Question

A wall has two layers A and B, each made of different materials. Both the layers have the same thickness. The thermal conductivity of the material of A is twice that of B. Under thermal equilibrium, the temperature difference across the wall is ${36^ \circ }C$. The temperature difference across the layer A is:
$\left( A \right){6^ \circ }C$
$\left( B \right){12^ \circ }C$
$\left( C \right){18^ \circ }C$
$\left( D \right){24^ \circ }C$

Answer 1

Hint: The ability of a given material to conduct or transfer heat is called thermal conductivity. Here the thickness and thermal conductivity of the two walls A and B is given. Heat flow will be constant since it is a steady state. Hence equate the heat flow on both the walls. Also find the temperature difference between the walls. Combine all the equations to obtain the temperature difference at layer A.

Formula used:
$Q = KA\dfrac{{dt}}{{dx}}$ where, $Q$ is the heat flow, $K$ is the thermal conductivity, $A$ is the area.

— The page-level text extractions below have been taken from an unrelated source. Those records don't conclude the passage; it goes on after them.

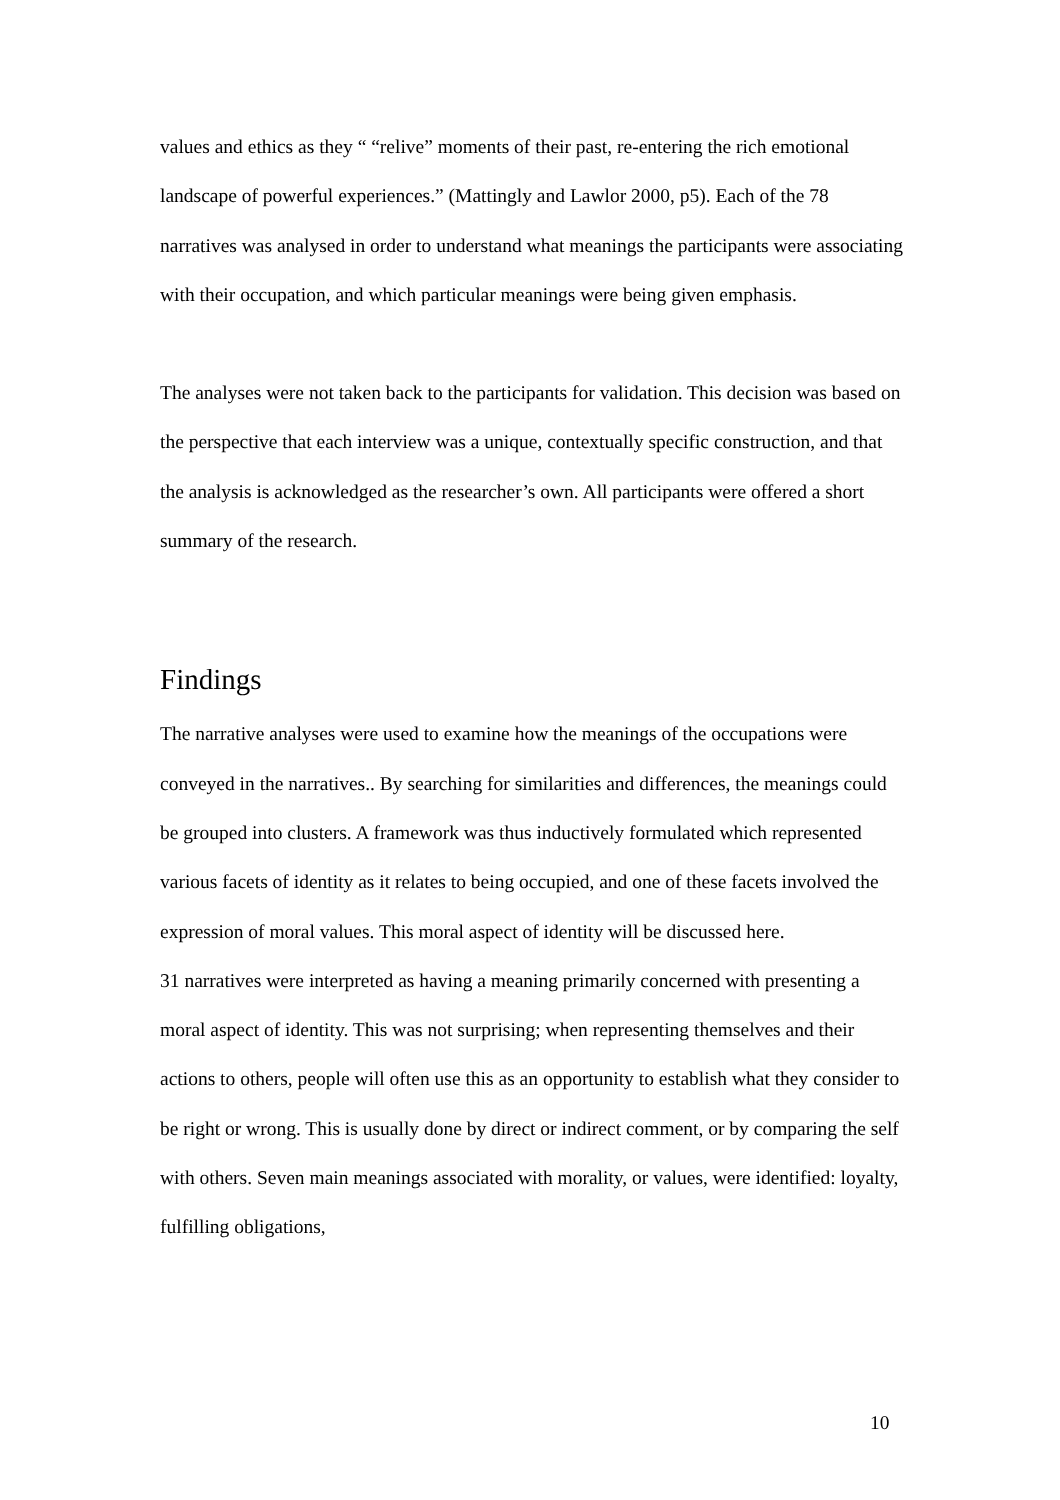values and ethics as they “ “relive” moments of their past, re-entering the rich emotional landscape of powerful experiences.” (Mattingly and Lawlor 2000, p5). Each of the 78 narratives was analysed in order to understand what meanings the participants were associating with their occupation, and which particular meanings were being given emphasis.
The analyses were not taken back to the participants for validation. This decision was based on the perspective that each interview was a unique, contextually specific construction, and that the analysis is acknowledged as the researcher’s own. All participants were offered a short summary of the research.
Findings
The narrative analyses were used to examine how the meanings of the occupations were conveyed in the narratives.. By searching for similarities and differences, the meanings could be grouped into clusters. A framework was thus inductively formulated which represented various facets of identity as it relates to being occupied, and one of these facets involved the expression of moral values. This moral aspect of identity will be discussed here.
31 narratives were interpreted as having a meaning primarily concerned with presenting a moral aspect of identity. This was not surprising; when representing themselves and their actions to others, people will often use this as an opportunity to establish what they consider to be right or wrong. This is usually done by direct or indirect comment, or by comparing the self with others. Seven main meanings associated with morality, or values, were identified: loyalty, fulfilling obligations,
10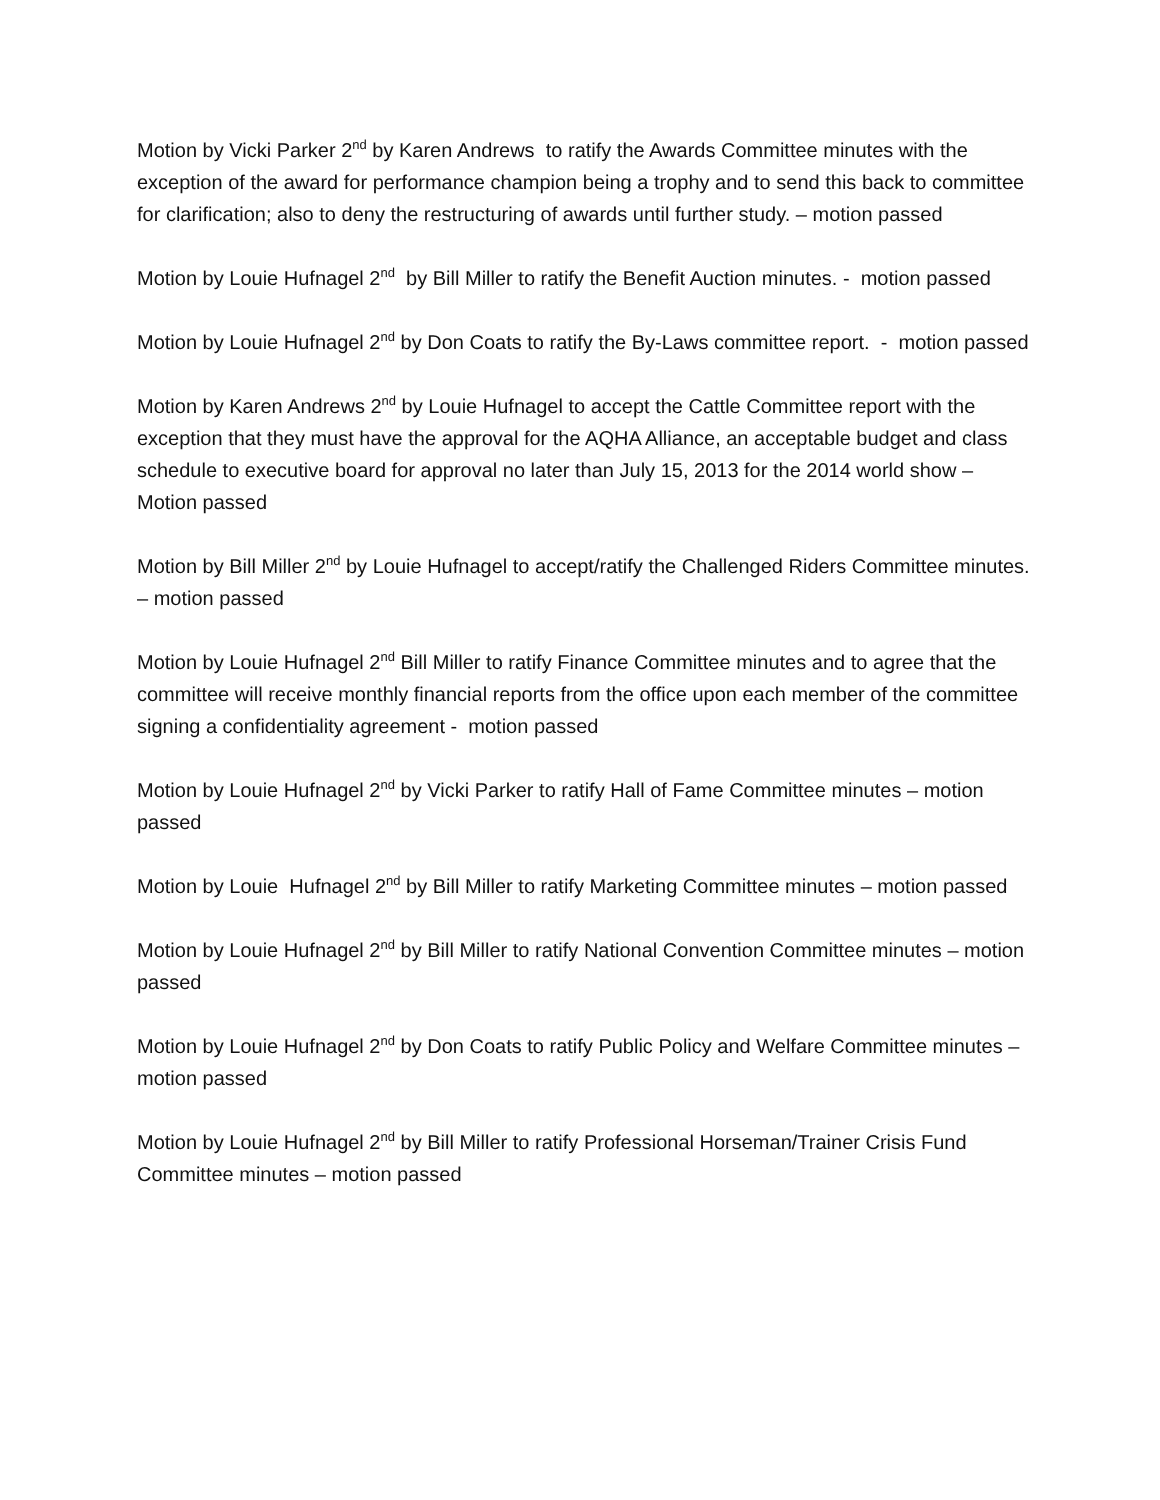Motion by Vicki Parker 2<sup>nd</sup> by Karen Andrews to ratify the Awards Committee minutes with the exception of the award for performance champion being a trophy and to send this back to committee for clarification; also to deny the restructuring of awards until further study. – motion passed
Motion by Louie Hufnagel 2<sup>nd</sup> by Bill Miller to ratify the Benefit Auction minutes. - motion passed
Motion by Louie Hufnagel 2<sup>nd</sup> by Don Coats to ratify the By-Laws committee report. - motion passed
Motion by Karen Andrews 2<sup>nd</sup> by Louie Hufnagel to accept the Cattle Committee report with the exception that they must have the approval for the AQHA Alliance, an acceptable budget and class schedule to executive board for approval no later than July 15, 2013 for the 2014 world show – Motion passed
Motion by Bill Miller 2<sup>nd</sup> by Louie Hufnagel to accept/ratify the Challenged Riders Committee minutes. – motion passed
Motion by Louie Hufnagel 2<sup>nd</sup> Bill Miller to ratify Finance Committee minutes and to agree that the committee will receive monthly financial reports from the office upon each member of the committee signing a confidentiality agreement - motion passed
Motion by Louie Hufnagel 2<sup>nd</sup> by Vicki Parker to ratify Hall of Fame Committee minutes – motion passed
Motion by Louie Hufnagel 2<sup>nd</sup> by Bill Miller to ratify Marketing Committee minutes – motion passed
Motion by Louie Hufnagel 2<sup>nd</sup> by Bill Miller to ratify National Convention Committee minutes – motion passed
Motion by Louie Hufnagel 2<sup>nd</sup> by Don Coats to ratify Public Policy and Welfare Committee minutes – motion passed
Motion by Louie Hufnagel 2<sup>nd</sup> by Bill Miller to ratify Professional Horseman/Trainer Crisis Fund Committee minutes – motion passed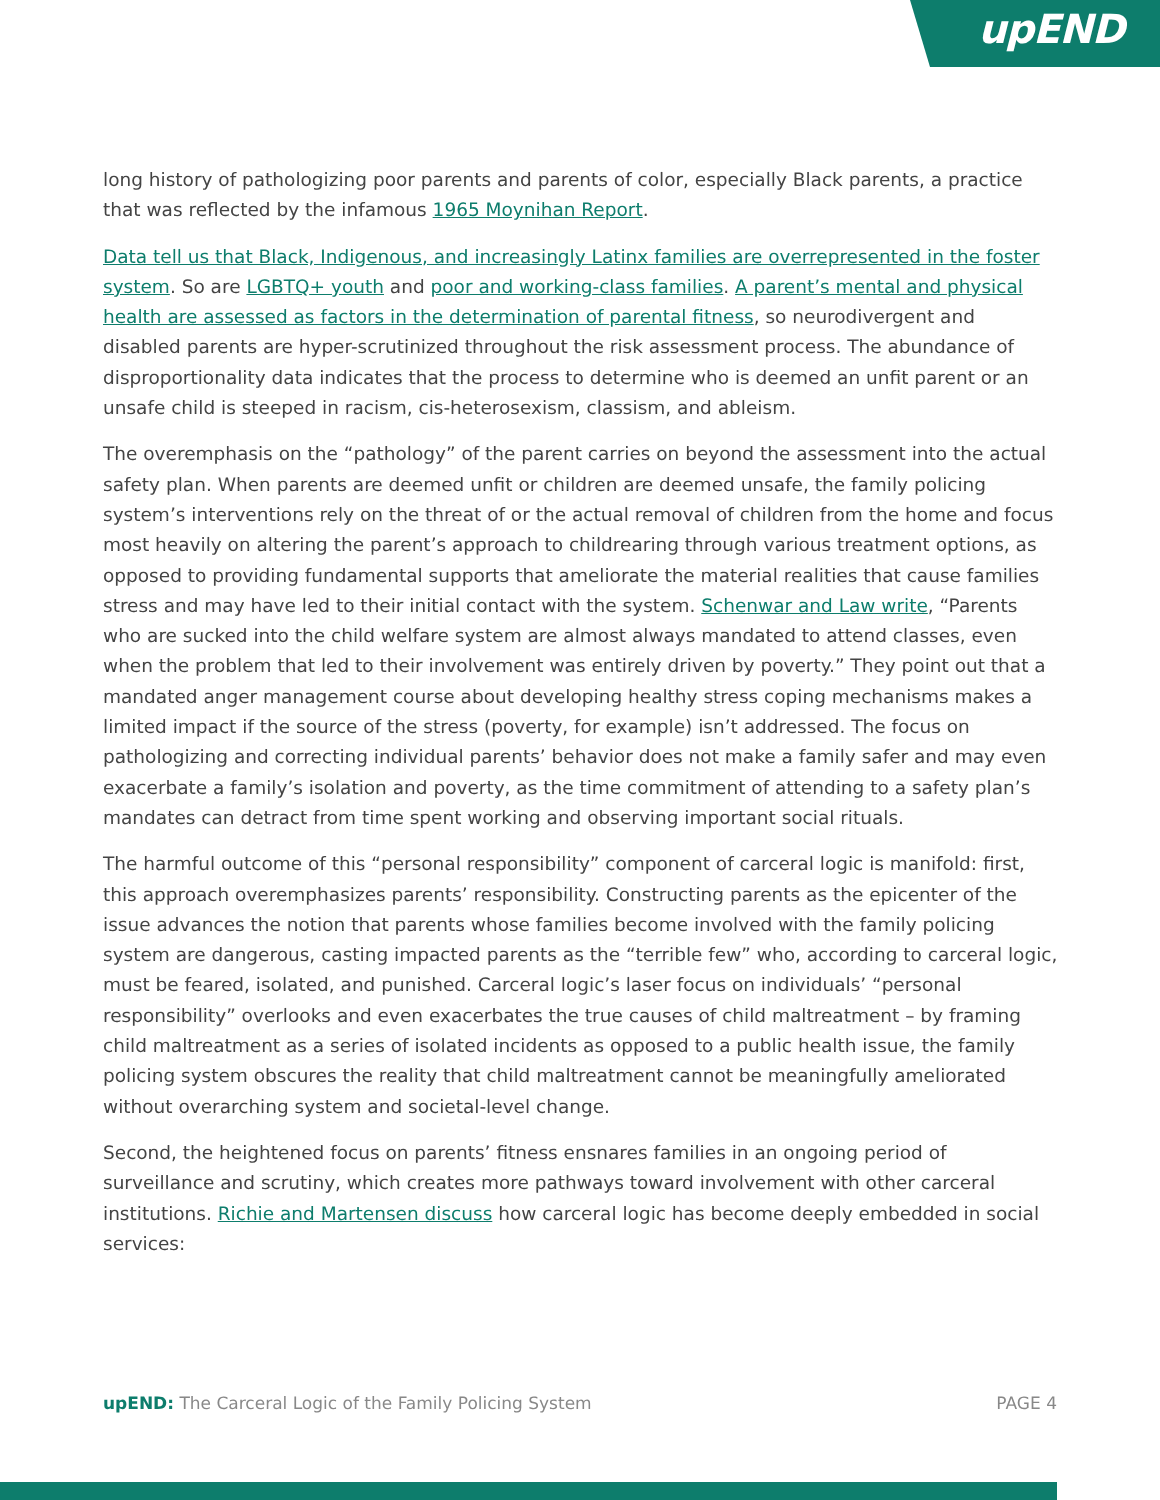upEND
long history of pathologizing poor parents and parents of color, especially Black parents, a practice that was reflected by the infamous 1965 Moynihan Report.
Data tell us that Black, Indigenous, and increasingly Latinx families are overrepresented in the foster system. So are LGBTQ+ youth and poor and working-class families. A parent’s mental and physical health are assessed as factors in the determination of parental fitness, so neurodivergent and disabled parents are hyper-scrutinized throughout the risk assessment process. The abundance of disproportionality data indicates that the process to determine who is deemed an unfit parent or an unsafe child is steeped in racism, cis-heterosexism, classism, and ableism.
The overemphasis on the “pathology” of the parent carries on beyond the assessment into the actual safety plan. When parents are deemed unfit or children are deemed unsafe, the family policing system’s interventions rely on the threat of or the actual removal of children from the home and focus most heavily on altering the parent’s approach to childrearing through various treatment options, as opposed to providing fundamental supports that ameliorate the material realities that cause families stress and may have led to their initial contact with the system. Schenwar and Law write, “Parents who are sucked into the child welfare system are almost always mandated to attend classes, even when the problem that led to their involvement was entirely driven by poverty.” They point out that a mandated anger management course about developing healthy stress coping mechanisms makes a limited impact if the source of the stress (poverty, for example) isn’t addressed. The focus on pathologizing and correcting individual parents’ behavior does not make a family safer and may even exacerbate a family’s isolation and poverty, as the time commitment of attending to a safety plan’s mandates can detract from time spent working and observing important social rituals.
The harmful outcome of this “personal responsibility” component of carceral logic is manifold: first, this approach overemphasizes parents’ responsibility. Constructing parents as the epicenter of the issue advances the notion that parents whose families become involved with the family policing system are dangerous, casting impacted parents as the “terrible few” who, according to carceral logic, must be feared, isolated, and punished. Carceral logic’s laser focus on individuals’ “personal responsibility” overlooks and even exacerbates the true causes of child maltreatment – by framing child maltreatment as a series of isolated incidents as opposed to a public health issue, the family policing system obscures the reality that child maltreatment cannot be meaningfully ameliorated without overarching system and societal-level change.
Second, the heightened focus on parents’ fitness ensnares families in an ongoing period of surveillance and scrutiny, which creates more pathways toward involvement with other carceral institutions. Richie and Martensen discuss how carceral logic has become deeply embedded in social services:
upEND: The Carceral Logic of the Family Policing System PAGE 4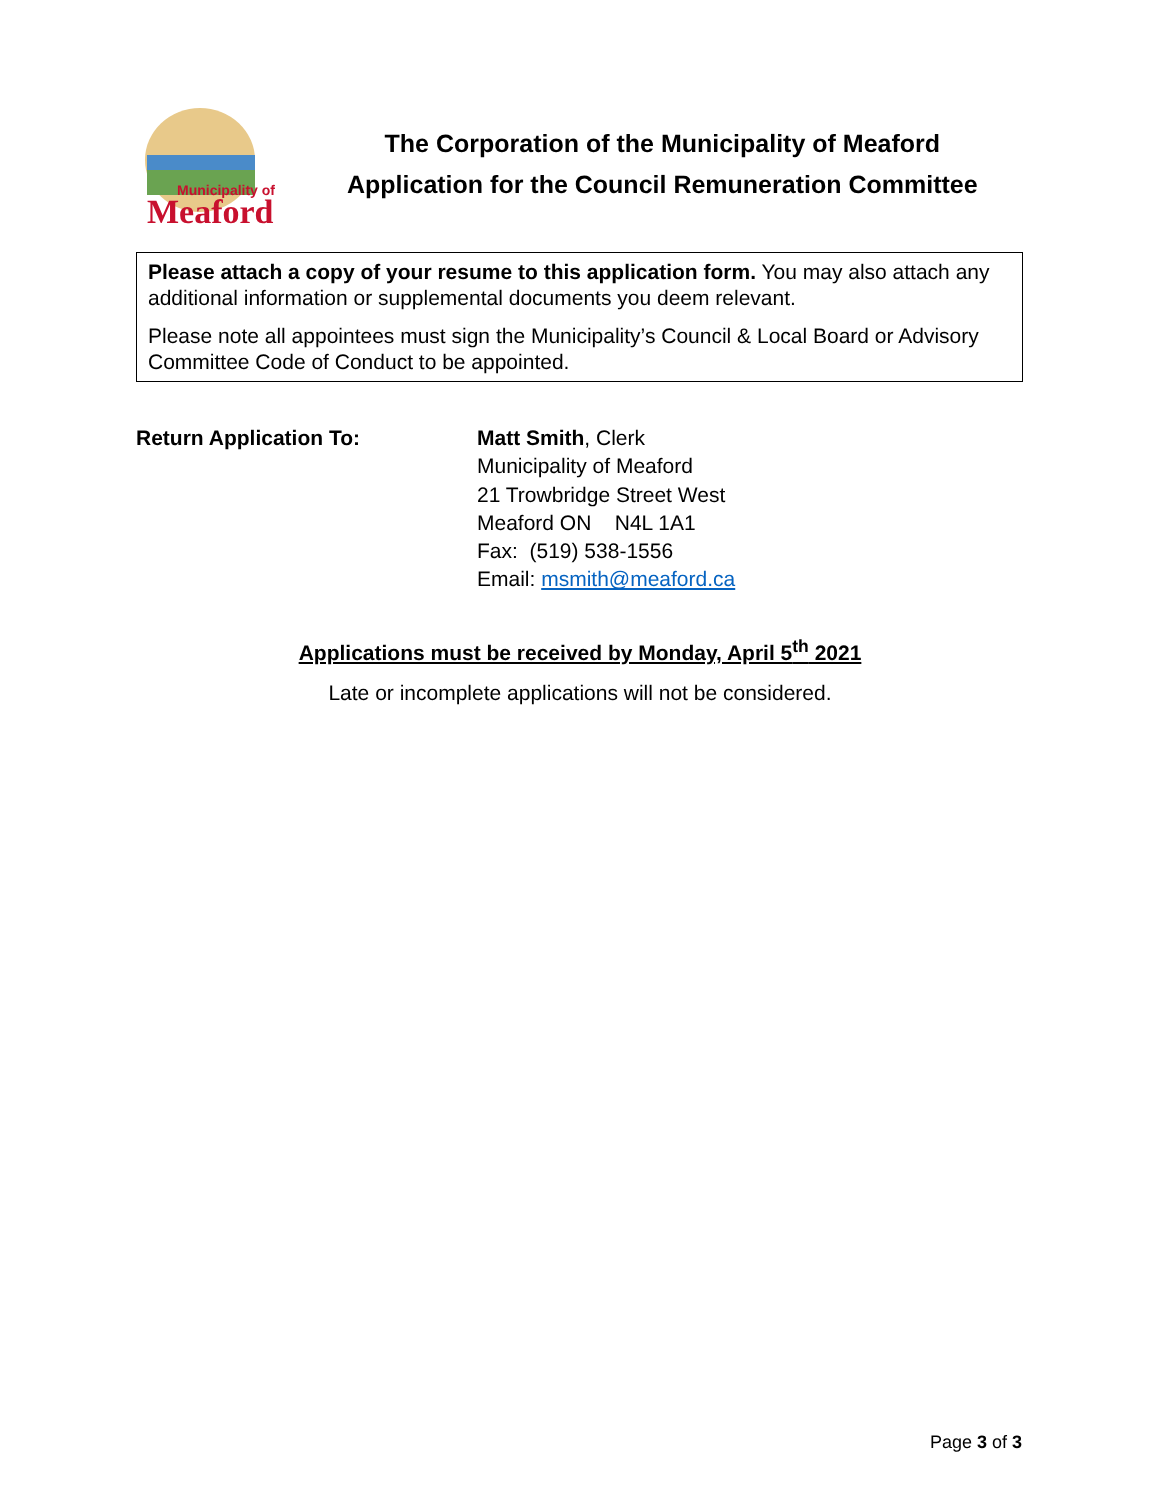Municipality of
Meaford
The Corporation of the Municipality of Meaford
Application for the Council Remuneration Committee
Please attach a copy of your resume to this application form. You may also attach any additional information or supplemental documents you deem relevant.
Please note all appointees must sign the Municipality’s Council & Local Board or Advisory Committee Code of Conduct to be appointed.
Return Application To: Matt Smith, Clerk
Municipality of Meaford
21 Trowbridge Street West
Meaford ON N4L 1A1
Fax: (519) 538-1556
Email: msmith@meaford.ca
Applications must be received by Monday, April 5<sup>th</sup> 2021
Late or incomplete applications will not be considered.
Page 3 of 3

Complete step by step answer:
The ability of a given material to conduct or transfer heat is called thermal conductivity. It is denoted generally by the symbol $k$. Thermal resistivity is the reciprocal to thermal conductivity. Thermal conductivity can be expressed in terms of temperature, length, mass and time. Watt per meter kelvin is the unit of thermal conductivity of a material.
High value thermal conductivity materials are used in heat sinks and with low value of thermal conductivity are used in thermal insulators. Transferred heat is proportional to the negative of the temperature gradient and is proportional to the area through the heat flows.
Let us consider two walls of thickness $t$ each and thermal conductivity of $2k$ and $k$ respectively.
Temperature at wall A = ${T_1}$
Temperature at wall B = ${T_2}$
Temperature at the junction = $T$
Heat flow is constant since it is in steady state
$\dfrac{{2KA\vartriangle {T_1}}}{l} = \dfrac{{KA\vartriangle {T_2}}}{l}$
$ \Rightarrow \dfrac{{\vartriangle {T_1}}}{{\vartriangle {T_2}}} = \dfrac{1}{2}$
$ \Rightarrow \dfrac{{\vartriangle {T_1}}}{{36 - \vartriangle {T_2}}} = \dfrac{1}{2}$
$ \therefore \vartriangle {T_1} = {12^ \circ }C$

Hence the correct option is $\left( B \right)$.

Note: Thermal conductivity is directly proportional to the area of cross-section and inversely proportional to the distance. Thermal conductivity can be expressed in terms of temperature, length, mass and time. Coefficient of thermal conductivity depends on the nature of the material. Here the temperature decreases with increase in length in the direction of heat transfer.